- [EXERCISE] Please state how many lines in the records below contain the word "Cara"; the number alone is the answer.

[Saved entries]

--

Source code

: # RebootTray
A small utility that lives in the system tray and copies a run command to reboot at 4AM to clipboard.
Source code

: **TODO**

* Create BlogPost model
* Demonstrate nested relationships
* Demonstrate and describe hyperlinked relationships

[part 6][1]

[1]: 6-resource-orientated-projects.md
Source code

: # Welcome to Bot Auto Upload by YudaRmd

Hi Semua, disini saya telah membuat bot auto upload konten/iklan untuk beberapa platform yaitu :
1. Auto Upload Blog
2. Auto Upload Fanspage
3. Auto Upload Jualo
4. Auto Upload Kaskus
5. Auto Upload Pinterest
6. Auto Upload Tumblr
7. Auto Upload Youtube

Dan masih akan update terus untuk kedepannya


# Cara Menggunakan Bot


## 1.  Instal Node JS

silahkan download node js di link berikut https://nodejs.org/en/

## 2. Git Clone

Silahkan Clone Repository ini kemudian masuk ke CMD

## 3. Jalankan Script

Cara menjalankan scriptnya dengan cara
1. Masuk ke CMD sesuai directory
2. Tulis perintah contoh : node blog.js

--

- [PROBLEM SOLUTION] 2